*INSTRUCTION:* This exercise calls for an exact copy of the data below.

*GIVEN RECORDS:*
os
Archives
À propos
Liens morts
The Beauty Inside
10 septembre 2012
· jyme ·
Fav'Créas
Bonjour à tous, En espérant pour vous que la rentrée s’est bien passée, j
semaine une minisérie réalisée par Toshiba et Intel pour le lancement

*WRITTEN ANSWER:*
os
Archives
À propos
Liens morts
The Beauty Inside
10 septembre 2012
· jyme ·
Fav'Créas
Bonjour à tous, En espérant pour vous que la rentrée s’est bien passée, j
semaine une minisérie réalisée par Toshiba et Intel pour le lancement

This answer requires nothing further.